**Activity**
All the records below must be returned exactly as they stand.

⁂

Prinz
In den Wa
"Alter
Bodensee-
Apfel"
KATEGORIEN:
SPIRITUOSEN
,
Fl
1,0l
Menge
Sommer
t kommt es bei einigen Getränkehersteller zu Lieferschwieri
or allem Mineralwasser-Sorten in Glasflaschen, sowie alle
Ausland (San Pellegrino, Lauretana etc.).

⁂

**Solution below**
Prinz
In den Wa
"Alter
Bodensee-
Apfel"
KATEGORIEN:
SPIRITUOSEN
,
Fl
1,0l
Menge
Sommer
t kommt es bei einigen Getränkehersteller zu Lieferschwieri
or allem Mineralwasser-Sorten in Glasflaschen, sowie alle
Ausland (San Pellegrino, Lauretana etc.).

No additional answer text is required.